AMMAN (Reuters) – At least 109 people have been documented as killed and up to 400 more are likely to have died in an almost week-long offensive by forces loyal to Syrian President Bashar al-Assad on a rebellious Damascus suburb, opposition activists said.

If the accounts are confirmed, the killings in the mainly Sunni Muslim suburb of Jdeidet al-Fadel would amount to one of bloodiest episodes of the two-year-old uprising against Assad.
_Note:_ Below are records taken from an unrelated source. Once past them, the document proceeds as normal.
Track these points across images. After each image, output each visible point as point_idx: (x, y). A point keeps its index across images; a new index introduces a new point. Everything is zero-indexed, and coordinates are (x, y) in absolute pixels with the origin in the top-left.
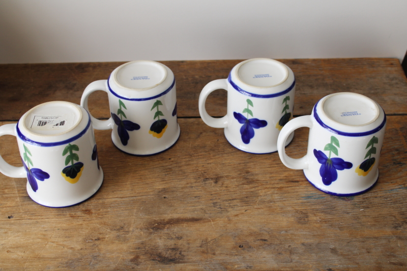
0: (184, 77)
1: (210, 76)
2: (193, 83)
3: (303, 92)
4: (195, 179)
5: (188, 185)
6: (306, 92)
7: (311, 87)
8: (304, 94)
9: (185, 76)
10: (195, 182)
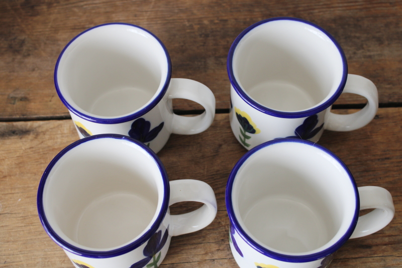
0: (187, 24)
1: (226, 21)
2: (201, 35)
3: (368, 54)
4: (216, 243)
5: (207, 258)
6: (372, 53)
7: (380, 41)
8: (370, 57)
9: (189, 21)
10: (218, 250)
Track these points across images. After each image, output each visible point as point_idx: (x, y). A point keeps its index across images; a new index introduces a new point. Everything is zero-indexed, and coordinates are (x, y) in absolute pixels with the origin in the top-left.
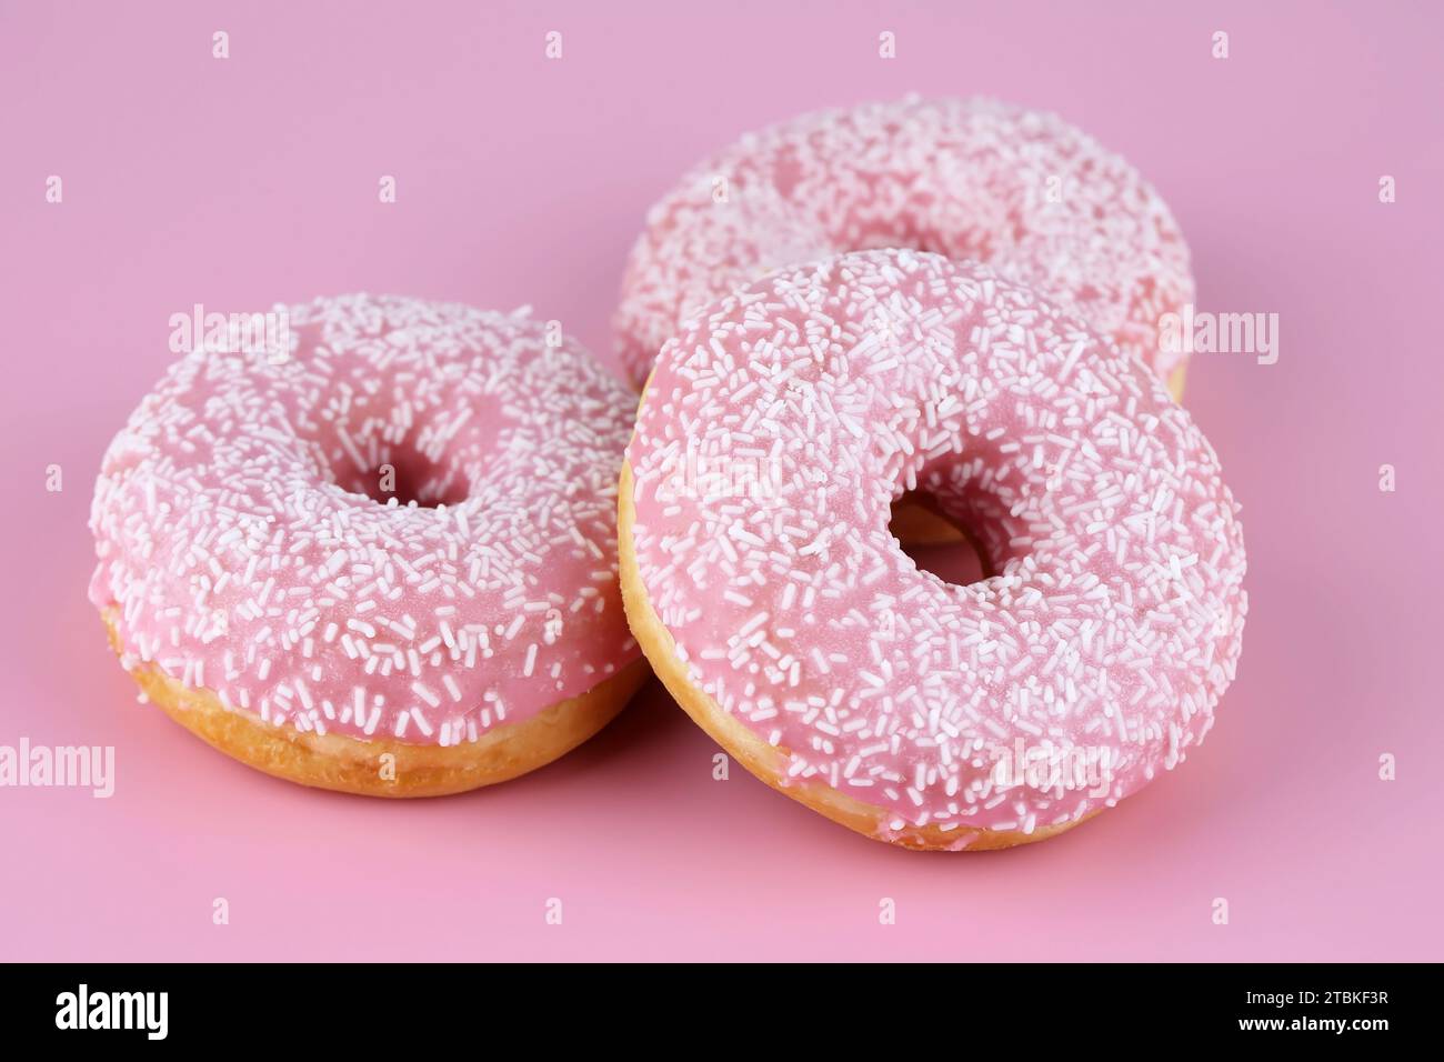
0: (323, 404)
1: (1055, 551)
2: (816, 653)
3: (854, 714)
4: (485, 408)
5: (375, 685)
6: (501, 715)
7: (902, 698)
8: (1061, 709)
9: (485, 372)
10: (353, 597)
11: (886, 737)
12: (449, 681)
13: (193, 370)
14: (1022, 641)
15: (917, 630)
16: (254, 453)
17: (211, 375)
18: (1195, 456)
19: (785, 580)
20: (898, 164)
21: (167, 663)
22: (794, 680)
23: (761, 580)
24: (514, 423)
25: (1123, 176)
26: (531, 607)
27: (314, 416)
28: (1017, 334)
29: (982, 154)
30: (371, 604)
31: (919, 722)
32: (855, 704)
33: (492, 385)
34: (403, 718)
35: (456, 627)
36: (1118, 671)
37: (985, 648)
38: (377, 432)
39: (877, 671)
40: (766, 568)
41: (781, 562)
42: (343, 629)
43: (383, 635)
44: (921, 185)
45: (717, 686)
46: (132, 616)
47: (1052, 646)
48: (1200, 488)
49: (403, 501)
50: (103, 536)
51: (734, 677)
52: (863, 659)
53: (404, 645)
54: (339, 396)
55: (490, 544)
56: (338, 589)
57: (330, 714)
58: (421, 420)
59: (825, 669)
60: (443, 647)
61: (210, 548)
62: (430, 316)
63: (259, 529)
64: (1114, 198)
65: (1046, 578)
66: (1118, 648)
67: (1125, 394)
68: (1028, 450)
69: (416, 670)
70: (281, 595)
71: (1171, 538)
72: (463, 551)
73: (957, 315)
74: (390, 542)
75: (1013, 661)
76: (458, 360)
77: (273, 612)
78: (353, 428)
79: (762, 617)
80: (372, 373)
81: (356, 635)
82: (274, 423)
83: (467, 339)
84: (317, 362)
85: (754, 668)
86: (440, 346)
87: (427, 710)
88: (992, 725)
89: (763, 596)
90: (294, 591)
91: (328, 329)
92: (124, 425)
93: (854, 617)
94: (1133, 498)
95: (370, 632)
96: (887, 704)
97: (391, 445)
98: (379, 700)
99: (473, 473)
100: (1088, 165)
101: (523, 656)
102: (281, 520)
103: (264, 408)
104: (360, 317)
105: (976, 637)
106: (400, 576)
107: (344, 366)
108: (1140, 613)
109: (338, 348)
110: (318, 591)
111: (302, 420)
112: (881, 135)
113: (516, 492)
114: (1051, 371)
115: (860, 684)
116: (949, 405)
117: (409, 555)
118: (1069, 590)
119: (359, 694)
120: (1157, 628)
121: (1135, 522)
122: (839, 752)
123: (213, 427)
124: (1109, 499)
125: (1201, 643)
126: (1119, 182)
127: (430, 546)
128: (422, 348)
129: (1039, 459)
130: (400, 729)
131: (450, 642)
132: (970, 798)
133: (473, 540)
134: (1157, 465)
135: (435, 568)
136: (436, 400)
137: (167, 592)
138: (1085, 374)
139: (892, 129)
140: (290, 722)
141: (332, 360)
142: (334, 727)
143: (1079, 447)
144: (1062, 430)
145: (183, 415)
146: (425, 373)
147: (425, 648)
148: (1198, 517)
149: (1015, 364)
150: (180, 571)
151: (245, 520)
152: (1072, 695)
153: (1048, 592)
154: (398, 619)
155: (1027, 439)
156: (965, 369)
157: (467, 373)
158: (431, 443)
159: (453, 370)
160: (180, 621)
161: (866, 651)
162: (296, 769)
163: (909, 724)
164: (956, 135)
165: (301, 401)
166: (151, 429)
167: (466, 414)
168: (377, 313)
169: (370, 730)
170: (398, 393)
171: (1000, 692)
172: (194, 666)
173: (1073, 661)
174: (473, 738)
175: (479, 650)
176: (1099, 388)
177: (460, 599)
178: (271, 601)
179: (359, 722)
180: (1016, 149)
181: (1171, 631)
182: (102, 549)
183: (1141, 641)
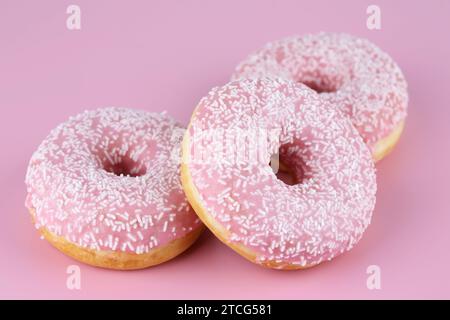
0: (100, 143)
1: (320, 178)
2: (245, 203)
3: (255, 223)
4: (151, 145)
5: (115, 235)
6: (156, 244)
7: (271, 219)
8: (319, 228)
9: (152, 133)
10: (108, 207)
11: (264, 231)
12: (139, 233)
13: (58, 132)
14: (309, 205)
15: (277, 198)
16: (77, 160)
17: (64, 134)
18: (365, 152)
19: (238, 178)
20: (316, 54)
21: (49, 227)
22: (237, 210)
23: (230, 177)
24: (161, 149)
25: (387, 60)
26: (165, 209)
27: (96, 147)
28: (314, 108)
29: (343, 51)
30: (114, 209)
31: (275, 227)
32: (256, 219)
33: (154, 137)
34: (125, 245)
35: (141, 216)
36: (338, 218)
37: (298, 206)
38: (117, 152)
39: (264, 210)
40: (232, 173)
41: (237, 172)
42: (105, 217)
43: (118, 219)
44: (323, 61)
45: (212, 209)
46: (39, 212)
47: (318, 208)
48: (366, 163)
49: (125, 175)
50: (29, 186)
51: (218, 207)
52: (260, 205)
53: (125, 222)
54: (105, 141)
55: (153, 189)
56: (104, 204)
57: (101, 244)
58: (131, 148)
59: (248, 207)
60: (137, 222)
61: (63, 191)
62: (135, 115)
63: (79, 184)
64: (383, 67)
65: (317, 186)
66: (338, 211)
67: (345, 131)
68: (314, 145)
69: (129, 230)
70: (86, 205)
71: (356, 177)
72: (144, 191)
73: (296, 100)
74: (121, 188)
75: (306, 211)
76: (143, 129)
77: (83, 211)
78: (110, 151)
79: (229, 189)
80: (115, 133)
81: (110, 219)
82: (84, 149)
83: (147, 122)
84: (99, 130)
85: (225, 205)
86: (137, 125)
87: (132, 242)
88: (297, 230)
89: (230, 182)
90: (90, 204)
91: (102, 119)
92: (36, 150)
93: (258, 192)
94: (346, 164)
95: (114, 218)
96: (266, 221)
97: (122, 156)
98: (117, 239)
99: (148, 165)
100: (376, 56)
101: (163, 225)
102: (86, 182)
103: (81, 145)
104: (112, 115)
105: (295, 203)
106: (123, 199)
107: (106, 131)
108: (345, 201)
109: (105, 125)
110: (98, 204)
111: (93, 148)
112: (311, 44)
113: (161, 172)
114: (323, 121)
115: (258, 214)
116: (291, 128)
117: (127, 193)
118: (324, 191)
119: (111, 237)
120: (350, 205)
121: (346, 171)
122: (249, 234)
123: (65, 151)
124: (338, 163)
125: (363, 212)
126: (385, 62)
127: (133, 190)
128: (131, 125)
129: (317, 148)
130: (124, 249)
131: (139, 221)
132: (288, 253)
133: (147, 188)
134: (353, 154)
135: (135, 197)
136: (136, 142)
137: (50, 204)
138: (334, 123)
139: (315, 43)
140: (88, 246)
141: (103, 129)
142: (102, 248)
143: (330, 146)
144: (325, 140)
145: (56, 147)
146: (132, 133)
147: (132, 223)
148: (365, 172)
149: (312, 117)
150: (54, 197)
151: (74, 181)
152: (323, 224)
153: (318, 191)
154: (123, 213)
155: (314, 141)
156: (297, 117)
157: (146, 133)
158: (134, 156)
159: (141, 132)
160: (54, 214)
161: (261, 203)
162: (91, 261)
163: (272, 228)
164: (335, 46)
165: (93, 143)
166: (45, 151)
167: (146, 146)
168: (117, 113)
169: (114, 249)
170: (124, 140)
171: (301, 221)
172: (58, 228)
173: (324, 213)
174: (147, 251)
175: (149, 224)
176: (338, 128)
177: (142, 207)
178: (83, 207)
179: (111, 246)
180: (353, 50)
181: (354, 207)
182: (29, 190)
183: (345, 210)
Many of the dead were civilians, the activists said.

Veteran activist George Sabra, who was appointed yesterday as temporary president of the Syrian National Coalition (SNC) umbrella group, said Assad’s militia, known as shabbiha or ghosts, paraded dead bodies on open trucks through the streets of the Mezze district of western Damascus.

“Instead of liberating their land, the so called leader of Syrian resistance, Bashar al-Assad, sent them his shabbiha and murderers to kill and massacre,” Sabra told a news conference in Istanbul.

Sabra, a Christian who spent eight years as a political prisoner under the iron fisted rule of Assad’s late father, described the killings as one of many “crimes against humanity” being committed in Damascus.

The SNC condemned “the deafening silence of the international community.”

“Syrians no longer expect an answer to our pleas for help or a chivalrous intervention from our brothers and neighbours. We no longer expect to be supported with the necessary arms to empower the Free Syrian Army to defend our people,” the SNC said in a statement issued from Istanbul.